An example of how not to vegetable shop might be helpful. Not long after arriving in France I went to the market to buy some spuds to mash as the topping for my kids’ favourite meal. What I wanted was something like a King Edward or a Maris Piper, fluffy potatoes that make a fairly smooth but dense mash that sits firmly on the minced beef and vegetable base and seals in the juices as it finishes in the oven and the cheese on top browns and crisps a little.
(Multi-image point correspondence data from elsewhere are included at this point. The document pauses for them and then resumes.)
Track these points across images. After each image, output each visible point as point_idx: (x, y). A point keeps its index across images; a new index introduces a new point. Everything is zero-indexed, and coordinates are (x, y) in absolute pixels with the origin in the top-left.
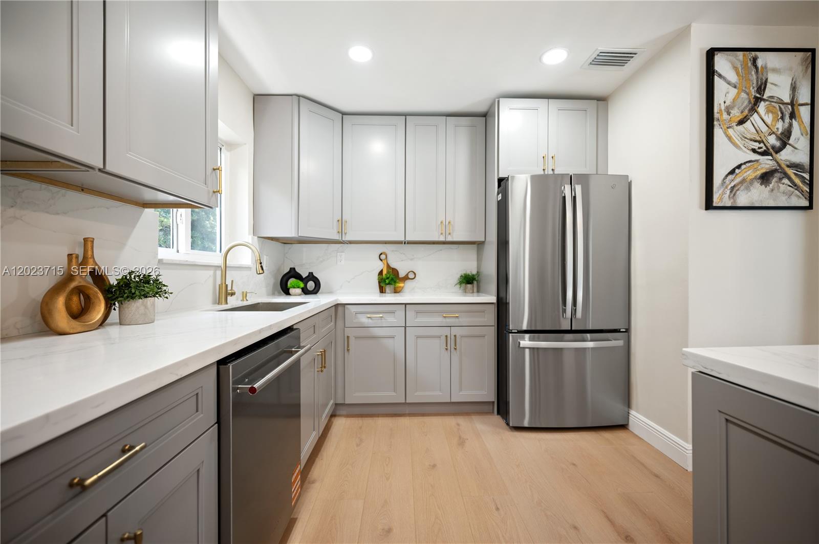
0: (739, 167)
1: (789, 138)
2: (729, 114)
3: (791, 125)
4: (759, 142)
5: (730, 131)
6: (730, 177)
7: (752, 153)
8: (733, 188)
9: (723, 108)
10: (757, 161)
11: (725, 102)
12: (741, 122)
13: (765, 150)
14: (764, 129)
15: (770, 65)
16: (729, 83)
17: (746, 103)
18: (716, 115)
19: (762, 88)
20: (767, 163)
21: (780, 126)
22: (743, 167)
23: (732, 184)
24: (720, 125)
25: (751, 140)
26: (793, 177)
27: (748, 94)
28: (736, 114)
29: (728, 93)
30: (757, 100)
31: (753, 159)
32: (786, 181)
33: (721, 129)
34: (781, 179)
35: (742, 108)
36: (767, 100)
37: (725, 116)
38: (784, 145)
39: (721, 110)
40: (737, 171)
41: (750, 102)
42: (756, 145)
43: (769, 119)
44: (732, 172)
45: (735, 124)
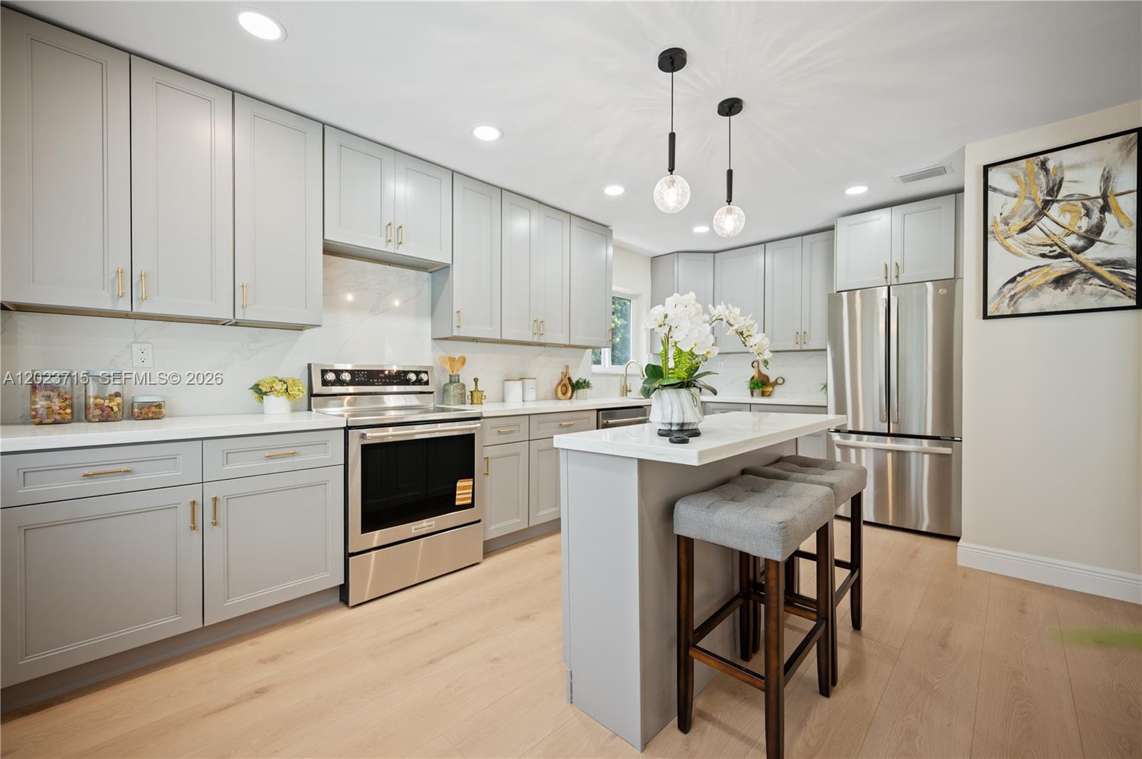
0: (1022, 274)
1: (1099, 234)
2: (1007, 224)
3: (1102, 220)
4: (1051, 246)
5: (1009, 241)
6: (1009, 286)
7: (1040, 258)
8: (1012, 297)
9: (999, 219)
10: (1048, 265)
11: (1001, 214)
12: (1024, 230)
13: (1060, 253)
14: (1058, 230)
15: (1066, 163)
16: (1007, 194)
17: (1031, 209)
18: (990, 229)
19: (1053, 190)
20: (1063, 266)
21: (1084, 224)
22: (1027, 274)
23: (1012, 293)
24: (995, 237)
25: (1039, 245)
26: (1108, 276)
27: (1034, 200)
28: (1017, 223)
29: (1006, 204)
30: (1047, 204)
31: (1042, 265)
32: (1096, 281)
33: (996, 242)
34: (1086, 280)
35: (1025, 215)
36: (1062, 201)
37: (1002, 227)
38: (1091, 243)
39: (995, 222)
40: (1018, 279)
41: (1036, 207)
42: (1046, 250)
43: (1065, 220)
44: (1013, 280)
45: (1015, 233)
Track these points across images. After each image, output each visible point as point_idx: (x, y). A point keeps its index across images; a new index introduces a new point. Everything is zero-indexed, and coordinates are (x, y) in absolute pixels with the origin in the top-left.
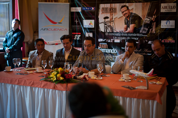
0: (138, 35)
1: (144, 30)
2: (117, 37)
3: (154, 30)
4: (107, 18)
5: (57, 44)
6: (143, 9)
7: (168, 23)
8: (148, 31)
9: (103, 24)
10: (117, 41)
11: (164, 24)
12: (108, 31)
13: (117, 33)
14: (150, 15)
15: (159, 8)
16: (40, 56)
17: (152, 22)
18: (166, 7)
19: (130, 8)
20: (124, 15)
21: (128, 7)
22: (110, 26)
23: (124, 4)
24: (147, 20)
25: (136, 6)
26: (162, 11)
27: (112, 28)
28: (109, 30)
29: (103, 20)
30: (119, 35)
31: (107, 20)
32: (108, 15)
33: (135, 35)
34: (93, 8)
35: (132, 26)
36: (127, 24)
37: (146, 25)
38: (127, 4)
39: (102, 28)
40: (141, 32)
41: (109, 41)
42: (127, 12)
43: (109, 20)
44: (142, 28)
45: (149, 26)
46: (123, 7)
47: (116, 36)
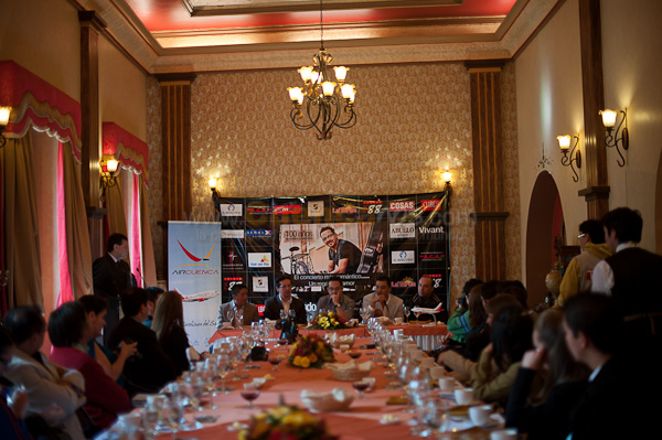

After trying three stalls I realised that no varieties were being shown so I just asked for a couple of kilogrammes of ‘pomme de terre’. This what happened next-

Man in fleece and beret: What for?

Me: To eat ( Admittedly not the best answer but I was surprised at this inquisition).

Mifb: How?

Me: Parmentier (I knew that anything topped with mash was a parmentier).

Mifb: Of duck?

Me: No, beef ( I had not yet learned about the deep love of duck in the south-west).
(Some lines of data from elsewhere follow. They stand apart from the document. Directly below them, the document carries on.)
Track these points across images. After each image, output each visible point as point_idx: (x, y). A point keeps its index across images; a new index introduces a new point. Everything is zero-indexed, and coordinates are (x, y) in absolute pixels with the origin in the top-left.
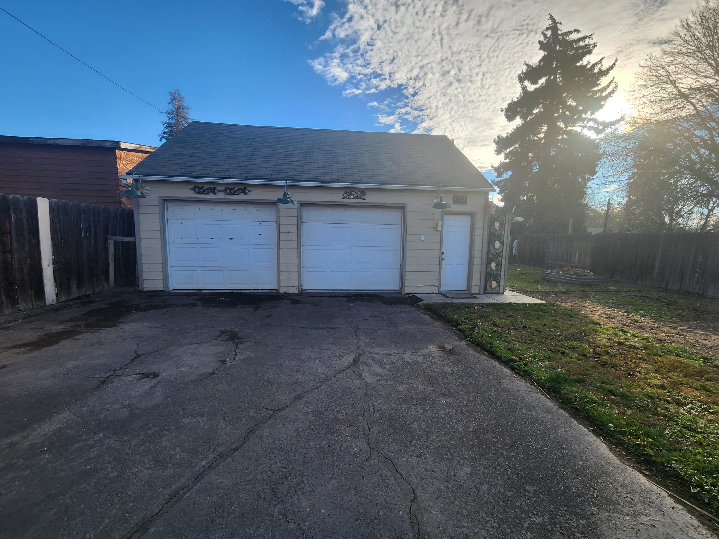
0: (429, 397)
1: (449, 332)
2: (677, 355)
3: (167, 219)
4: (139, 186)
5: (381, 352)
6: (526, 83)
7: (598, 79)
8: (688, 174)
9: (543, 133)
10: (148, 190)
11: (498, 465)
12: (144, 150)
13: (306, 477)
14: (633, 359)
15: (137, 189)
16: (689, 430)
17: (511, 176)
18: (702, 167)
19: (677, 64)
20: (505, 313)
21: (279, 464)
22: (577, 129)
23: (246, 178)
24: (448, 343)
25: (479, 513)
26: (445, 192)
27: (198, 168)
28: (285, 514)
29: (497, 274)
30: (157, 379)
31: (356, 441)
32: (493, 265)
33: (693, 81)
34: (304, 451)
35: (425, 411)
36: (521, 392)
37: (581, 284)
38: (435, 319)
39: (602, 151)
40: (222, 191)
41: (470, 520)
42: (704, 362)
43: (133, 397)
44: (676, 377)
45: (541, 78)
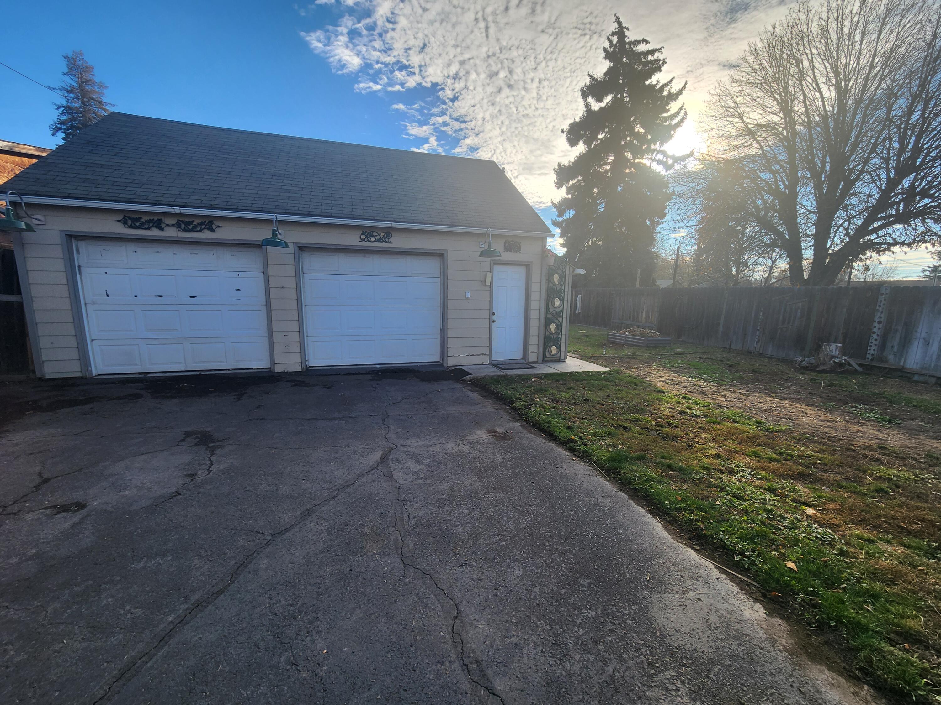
0: (476, 493)
1: (502, 412)
2: (735, 421)
3: (79, 267)
4: (21, 213)
5: (417, 444)
6: (590, 100)
7: (668, 104)
8: (753, 222)
9: (609, 164)
10: (39, 220)
11: (553, 562)
12: (23, 151)
13: (321, 612)
14: (694, 428)
15: (19, 218)
16: (738, 499)
17: (574, 215)
18: (766, 214)
19: (745, 95)
20: (565, 384)
21: (283, 602)
22: (646, 162)
23: (211, 207)
24: (500, 426)
25: (530, 619)
26: (494, 236)
27: (128, 188)
28: (294, 662)
29: (558, 338)
30: (85, 512)
31: (386, 558)
32: (553, 327)
33: (760, 117)
34: (319, 581)
35: (471, 511)
36: (579, 477)
37: (648, 347)
38: (485, 397)
39: (671, 190)
40: (173, 225)
41: (519, 627)
42: (757, 427)
43: (44, 543)
44: (732, 444)
45: (606, 95)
Mifb: Why not duck? Duck is best for parmentier.

Me: Maybe, but I’ve got some beef that I want to use up (I’d clearly caused some offence so I needed an excuse for my ridiculous rejection of duck).
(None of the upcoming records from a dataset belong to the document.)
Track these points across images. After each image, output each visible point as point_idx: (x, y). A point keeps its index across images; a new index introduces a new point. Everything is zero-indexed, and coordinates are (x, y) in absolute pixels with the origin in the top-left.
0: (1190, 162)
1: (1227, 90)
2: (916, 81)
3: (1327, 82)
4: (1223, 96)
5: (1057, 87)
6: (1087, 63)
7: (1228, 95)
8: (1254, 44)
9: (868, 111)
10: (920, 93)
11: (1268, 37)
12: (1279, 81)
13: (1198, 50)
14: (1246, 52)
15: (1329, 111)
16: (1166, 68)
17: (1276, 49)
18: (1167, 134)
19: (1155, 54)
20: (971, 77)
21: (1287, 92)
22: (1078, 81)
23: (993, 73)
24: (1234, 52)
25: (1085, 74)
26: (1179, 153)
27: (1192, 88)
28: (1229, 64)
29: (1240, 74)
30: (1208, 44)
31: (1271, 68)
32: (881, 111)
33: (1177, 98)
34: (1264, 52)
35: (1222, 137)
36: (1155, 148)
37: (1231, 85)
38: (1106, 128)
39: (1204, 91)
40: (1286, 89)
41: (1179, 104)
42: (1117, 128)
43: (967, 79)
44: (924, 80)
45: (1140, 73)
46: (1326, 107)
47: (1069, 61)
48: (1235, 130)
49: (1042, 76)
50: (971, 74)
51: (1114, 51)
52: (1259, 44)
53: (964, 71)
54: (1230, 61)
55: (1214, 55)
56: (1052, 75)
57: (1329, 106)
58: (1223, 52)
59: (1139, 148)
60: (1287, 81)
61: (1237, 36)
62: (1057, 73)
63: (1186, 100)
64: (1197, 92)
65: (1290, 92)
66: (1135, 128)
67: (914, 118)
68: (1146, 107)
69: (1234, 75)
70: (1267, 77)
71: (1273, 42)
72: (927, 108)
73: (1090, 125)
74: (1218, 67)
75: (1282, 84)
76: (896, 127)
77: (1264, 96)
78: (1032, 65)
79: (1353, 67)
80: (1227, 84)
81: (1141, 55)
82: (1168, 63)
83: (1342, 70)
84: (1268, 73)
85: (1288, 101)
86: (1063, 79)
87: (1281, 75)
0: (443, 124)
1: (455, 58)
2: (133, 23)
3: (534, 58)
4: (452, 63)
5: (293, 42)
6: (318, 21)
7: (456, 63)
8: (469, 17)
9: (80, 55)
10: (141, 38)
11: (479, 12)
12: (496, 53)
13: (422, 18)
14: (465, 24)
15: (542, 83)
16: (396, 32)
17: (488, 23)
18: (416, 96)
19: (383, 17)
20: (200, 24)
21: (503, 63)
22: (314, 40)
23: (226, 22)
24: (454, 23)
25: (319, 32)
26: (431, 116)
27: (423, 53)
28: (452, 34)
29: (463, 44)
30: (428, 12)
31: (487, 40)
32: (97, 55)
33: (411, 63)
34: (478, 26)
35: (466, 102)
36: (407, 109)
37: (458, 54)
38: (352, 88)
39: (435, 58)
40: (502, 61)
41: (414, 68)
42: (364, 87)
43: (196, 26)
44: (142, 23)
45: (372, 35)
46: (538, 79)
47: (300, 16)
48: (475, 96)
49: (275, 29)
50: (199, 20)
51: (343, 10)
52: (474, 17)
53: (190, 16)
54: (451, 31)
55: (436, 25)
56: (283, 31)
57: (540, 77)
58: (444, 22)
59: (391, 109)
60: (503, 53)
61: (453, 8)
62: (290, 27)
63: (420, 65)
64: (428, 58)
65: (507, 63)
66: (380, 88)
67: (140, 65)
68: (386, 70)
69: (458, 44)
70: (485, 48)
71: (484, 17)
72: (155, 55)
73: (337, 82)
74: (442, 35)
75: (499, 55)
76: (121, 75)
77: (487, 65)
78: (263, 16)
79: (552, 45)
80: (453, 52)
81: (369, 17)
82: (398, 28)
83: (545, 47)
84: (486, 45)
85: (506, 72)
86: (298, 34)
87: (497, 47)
Mifb: Pierre over there could sell you some duck and you could use your beef tomorrow.

Me: OK I’ll go to him next, please could I have some potatoes? ( I was trying to be clever and find a way out)
Mifb: Yes, these are for purée – they make perfect parmentier.

Me: (knowing that none of my family like the overly moist and terribly smooth French puréed potatoes) Thanks, but I’d prefer those others.

Mifb: No. They aren’t for parmentier. You need these.

Me: But….

Mifb: Monsieur, for parmentier these are propre. Those would be wrong, they would spoil your meal.

Me: (resigned to defeat through lack of linguistic and cultural know-how) OK thanks.

After this experience I realised that all supermarkets here sell potatoes labelled by cooking method, not by variety. They are for purée, risollé, vapeur or possibly for use in a salade. Ingredients have specific, pre-ordained destinations that were decided years ago by the French culinary gods. For example, only white or yellow onions can be used in a tarte. You might like red onions but they are not even vaguely ‘propre’ and you can only use them if pretend you want them for something else.

This isn’t about making money by always selling you the priciest option, it is an entrenched cultural belief. I once went to buy some tomatoes and the stallholder explained that she had some fantastic tomatoes that had been grown on the foothills of the Pyrénéees on ‘terrain’ that only got sun in the afternoon. She believed that this had slowed their maturation to give a much deeper flavour than most tomatoes could provide. They were eye-wateringly expensive.

I must have looked shocked because she then asked what I wanted them for. When I said pasta sauce she replied that they were far too good for that, these were for salade only and she couldn’t countenance the idea of anybody cooking them. Instead she returned them to their hiding place beneath the stall and sold me a huge box of mis-shapen ones for a euro.

So, I have two pieces of advice on vegetable buying if you don’t plan to cook in an entirely French style. The first is very practical. Decide which variety of potato you want and then construct a culinary web of deceit to justify your request. Use a French recipe book to do this and you’ll get the veg you want as well as the approval of the veg seller. Everybody will be satisfied and comfortable knowing that your spuds will be used in the correct manner.

The second option is more fun. When you are asked what you want the vegetable reveal that it is for a non-French cuisine. In the case of potatoes say it is for Bombay Aloo. This will throw the stallholder into crisis.

The rules of ‘propre’ only apply to France and French speaking former-colonies. Therefore Indian food is by definition not ‘propre’. This does not mean that the concept of ‘propre’ falls though. Indian cuisine must have its own ‘propre’ but admitting that they know nothing about this does not incur any loss of face for a market stall holder in south-west France. As the person with the superior understanding of Indian cuisine it is entirely ‘propre’ for you to choose your own tatties.

Just don’t go back and accidentally admit that you couldn’t be bothered with the curry so you baked them instead.